こちらが「大徳川展」の三つめのテーマです


「大徳川展」とはなんですか?という方は →
 こちら 「大徳川展」HPです




こちらには「婚礼調度」、つまり嫁入り道具がメインに展示され、

往時の華やかな婚礼の様子を思い描くことができます。




まず目に入ってくるのが立派な乗物

「竹葵牡丹紋散蒔絵女乗物」
です。

徳川綱吉に嫁いだ鷹司信子(従姫)所用と伝わる女乗物です。





よく時代劇で見るお姫様の乗物ですね。

人や小物が入ると内部は狭く感じますが、

何もないと結構広く感じますよ。




さすが女性の乗物なので、

内部にも絵がほどこされ長旅の慰めになっています。




外側は金と青金の平蒔絵、そして竹と、

両家の紋模様の「葵と牡丹」が全体にほどこされ、

婚礼は家と家とのつながりであることを

実感させるものとなっています。




「婚礼調度」は化粧道具や文具、飲食器、遊戯具など

生活のほとんどすべてのものをたずさえてくるので、

その品は数百種類にもおよぶそうですよ




でもその品々は親戚に受け継がれたり、形見になったり、

特に幕末期には財政困難で使いまわされることも

多かったみたいです。


ですから調度品すべてが現存しているわけではありません。




それでも今回は多くの姫君の雅やかな調度品が

展示されています。




私が惹かれた品は、

「葵紋松竹唐草蒔絵婚礼調度」
です。



鏡台、たらい、湯桶などかなりきちんと残っていました。

しかもこの調度品には、

これと同じ形の雛道具が(つまりミニチュアね^^)

これもきちんと残っているのです。


それは見事に複製され、当時の職人の技術の高さを

感じずにはいられません。




ここまで婚礼調度と雛道具が共に残されているものは

ないそうなので、是非見比べて欲しいところです。

(私は結構じっくり見てしまいました)




さて最後は幕末関連です^^




まず天璋院(篤姫)所用の

「萌黄地葵唐草筥牡丹文二陪織小袿」
(もえぎじあおいからくさはこぼたんもんふたえおりこうちぎ)




篤姫様は緑色がお好きだったのでしょうか?

緑地に萌黄の葵唐草、そして紫の筥牡丹が

規則正しく配置された着物です。

§ 課題: 大徳川展の文章を、最後の一文のあとから書き継ぐこと。 記録は大徳川展の文章とは別の資料である。

§ 与えられた情報:
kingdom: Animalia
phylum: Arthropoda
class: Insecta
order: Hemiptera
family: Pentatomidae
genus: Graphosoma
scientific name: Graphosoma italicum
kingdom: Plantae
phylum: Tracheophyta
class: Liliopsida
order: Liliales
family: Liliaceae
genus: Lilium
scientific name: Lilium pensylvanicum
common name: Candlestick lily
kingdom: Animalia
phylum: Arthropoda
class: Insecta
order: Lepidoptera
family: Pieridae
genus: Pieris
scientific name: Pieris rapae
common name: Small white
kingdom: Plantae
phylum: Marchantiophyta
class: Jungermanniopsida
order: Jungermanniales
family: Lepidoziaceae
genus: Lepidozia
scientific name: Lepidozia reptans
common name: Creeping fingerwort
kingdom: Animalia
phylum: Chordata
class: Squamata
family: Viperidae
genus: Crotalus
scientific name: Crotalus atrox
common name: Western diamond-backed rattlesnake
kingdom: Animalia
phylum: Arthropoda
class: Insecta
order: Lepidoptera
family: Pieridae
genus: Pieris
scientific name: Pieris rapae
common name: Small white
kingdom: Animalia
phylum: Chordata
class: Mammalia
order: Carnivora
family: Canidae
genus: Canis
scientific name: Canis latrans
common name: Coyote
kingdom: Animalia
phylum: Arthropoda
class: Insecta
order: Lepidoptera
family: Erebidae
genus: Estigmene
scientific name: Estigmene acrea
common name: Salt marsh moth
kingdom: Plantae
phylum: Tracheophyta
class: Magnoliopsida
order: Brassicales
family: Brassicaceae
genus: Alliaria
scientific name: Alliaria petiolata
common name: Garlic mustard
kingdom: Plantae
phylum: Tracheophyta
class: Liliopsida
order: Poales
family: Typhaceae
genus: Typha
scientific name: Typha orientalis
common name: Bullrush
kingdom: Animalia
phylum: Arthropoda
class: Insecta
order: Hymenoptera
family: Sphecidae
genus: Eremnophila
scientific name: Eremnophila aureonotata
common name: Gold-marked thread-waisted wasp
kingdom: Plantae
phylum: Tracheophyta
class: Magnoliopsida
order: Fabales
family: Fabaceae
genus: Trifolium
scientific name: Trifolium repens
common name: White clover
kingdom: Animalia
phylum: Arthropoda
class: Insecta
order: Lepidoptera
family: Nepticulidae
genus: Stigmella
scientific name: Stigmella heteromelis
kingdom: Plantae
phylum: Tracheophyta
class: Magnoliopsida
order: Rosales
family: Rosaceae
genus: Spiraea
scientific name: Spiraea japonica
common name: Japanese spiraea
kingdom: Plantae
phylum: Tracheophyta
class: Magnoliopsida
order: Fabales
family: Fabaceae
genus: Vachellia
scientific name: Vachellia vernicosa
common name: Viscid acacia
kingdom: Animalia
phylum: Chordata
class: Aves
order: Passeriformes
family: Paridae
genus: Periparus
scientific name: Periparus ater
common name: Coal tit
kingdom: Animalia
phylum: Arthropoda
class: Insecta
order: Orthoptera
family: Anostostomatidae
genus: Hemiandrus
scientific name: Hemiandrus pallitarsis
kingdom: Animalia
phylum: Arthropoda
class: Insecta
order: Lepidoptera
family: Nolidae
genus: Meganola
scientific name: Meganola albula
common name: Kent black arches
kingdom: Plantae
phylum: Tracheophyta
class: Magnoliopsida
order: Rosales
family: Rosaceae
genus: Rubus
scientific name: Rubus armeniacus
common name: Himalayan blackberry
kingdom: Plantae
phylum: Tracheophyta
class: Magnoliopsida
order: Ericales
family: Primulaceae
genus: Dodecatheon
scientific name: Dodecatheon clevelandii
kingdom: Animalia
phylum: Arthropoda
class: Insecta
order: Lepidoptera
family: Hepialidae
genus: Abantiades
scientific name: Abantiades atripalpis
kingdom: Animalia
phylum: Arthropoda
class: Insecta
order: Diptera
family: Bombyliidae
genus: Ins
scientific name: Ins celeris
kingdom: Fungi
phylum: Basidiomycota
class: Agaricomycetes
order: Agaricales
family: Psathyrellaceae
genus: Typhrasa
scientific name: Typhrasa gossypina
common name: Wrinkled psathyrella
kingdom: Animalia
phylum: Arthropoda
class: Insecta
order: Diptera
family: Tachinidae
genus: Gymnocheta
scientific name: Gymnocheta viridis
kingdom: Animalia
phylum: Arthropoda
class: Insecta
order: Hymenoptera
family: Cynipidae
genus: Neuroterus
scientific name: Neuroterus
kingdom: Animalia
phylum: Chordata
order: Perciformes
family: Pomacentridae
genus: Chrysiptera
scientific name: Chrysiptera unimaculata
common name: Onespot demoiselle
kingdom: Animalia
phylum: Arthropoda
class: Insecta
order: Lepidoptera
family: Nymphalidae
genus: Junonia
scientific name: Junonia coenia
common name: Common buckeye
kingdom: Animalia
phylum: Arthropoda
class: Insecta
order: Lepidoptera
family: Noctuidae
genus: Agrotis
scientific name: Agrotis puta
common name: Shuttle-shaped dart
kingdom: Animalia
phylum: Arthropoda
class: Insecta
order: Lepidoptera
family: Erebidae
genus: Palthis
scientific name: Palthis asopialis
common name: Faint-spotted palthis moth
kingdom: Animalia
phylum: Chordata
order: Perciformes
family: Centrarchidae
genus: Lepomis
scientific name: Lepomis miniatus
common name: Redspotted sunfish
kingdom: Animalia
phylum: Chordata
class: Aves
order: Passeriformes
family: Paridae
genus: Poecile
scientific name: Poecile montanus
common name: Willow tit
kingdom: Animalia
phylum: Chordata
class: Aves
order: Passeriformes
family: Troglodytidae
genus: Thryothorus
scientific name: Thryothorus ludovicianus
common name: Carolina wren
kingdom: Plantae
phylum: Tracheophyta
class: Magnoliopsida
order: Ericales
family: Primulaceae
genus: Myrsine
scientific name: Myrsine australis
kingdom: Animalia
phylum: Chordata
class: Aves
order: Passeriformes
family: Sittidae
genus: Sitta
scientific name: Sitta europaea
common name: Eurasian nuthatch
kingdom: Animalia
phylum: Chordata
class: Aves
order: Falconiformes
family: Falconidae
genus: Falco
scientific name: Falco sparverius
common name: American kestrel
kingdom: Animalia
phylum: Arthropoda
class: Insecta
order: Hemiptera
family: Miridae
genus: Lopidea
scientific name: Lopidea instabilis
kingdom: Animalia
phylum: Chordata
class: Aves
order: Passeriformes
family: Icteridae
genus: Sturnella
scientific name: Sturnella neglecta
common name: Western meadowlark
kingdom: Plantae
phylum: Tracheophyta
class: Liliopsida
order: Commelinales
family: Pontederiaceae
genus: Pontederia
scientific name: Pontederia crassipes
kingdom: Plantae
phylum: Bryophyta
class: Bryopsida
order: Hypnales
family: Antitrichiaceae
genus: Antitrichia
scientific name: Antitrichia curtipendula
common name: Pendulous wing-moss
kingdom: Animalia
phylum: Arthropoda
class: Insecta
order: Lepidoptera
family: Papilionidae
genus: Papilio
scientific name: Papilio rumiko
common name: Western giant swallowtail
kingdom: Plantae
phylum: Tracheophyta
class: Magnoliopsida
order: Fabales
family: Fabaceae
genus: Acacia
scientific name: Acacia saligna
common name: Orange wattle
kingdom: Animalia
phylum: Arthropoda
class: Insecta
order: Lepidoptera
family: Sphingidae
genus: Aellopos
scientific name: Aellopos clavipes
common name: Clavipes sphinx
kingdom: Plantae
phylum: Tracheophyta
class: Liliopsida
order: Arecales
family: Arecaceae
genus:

§ 解答:
そのはっきりとした地と柄のコントラストは

しっかりとした意志をお持ちの篤姫様にとてもお似合いですね。



そして静寛院宮(和宮)の品々が並びます。

婚礼調度、打掛等 数多く展示され

これも圧巻なのですが、

私が以前からとても見たかった品がありましたよ。




それが「空蝉の袈裟」です。

「家茂のみやげの西陣織」
といえば

あなたもおわかりになるのではありませんか?




14代将軍家茂が征長のため西国に出陣する際、

和宮が凱旋みやげとして望んだ「西陣織」です。

しかし家茂は途中で急死し、形見として

この西陣織が和宮に届くのです。




宮は「空蝉の唐織り衣なにかせん あやも錦も君ありてこそ」

の和歌を添えて、この西陣織を増上寺に奉納し、

袈裟に仕立てて家茂の追善法要に用いたそうです。




金糸の入ったまばゆいばかりの西陣織ですが、

華やかであればあるほど家茂の思い、

和宮の思いが察せられ、胸が締め付けらます。





この「空蝉の袈裟」ですべての展示が終わりますが、

あなたはお気づきになりましたか?




一番最初に目に入った「金扇馬印」は家茂ゆかりの品、

そして最後は和宮の品で終わるのです。


意図した演出かはわかりませんがよくできていると思いませんか。




それだけで私の中では「大徳川展」に

大きな拍手を送りたいです




そして感想ですが、

長くなりそうなので次回にします。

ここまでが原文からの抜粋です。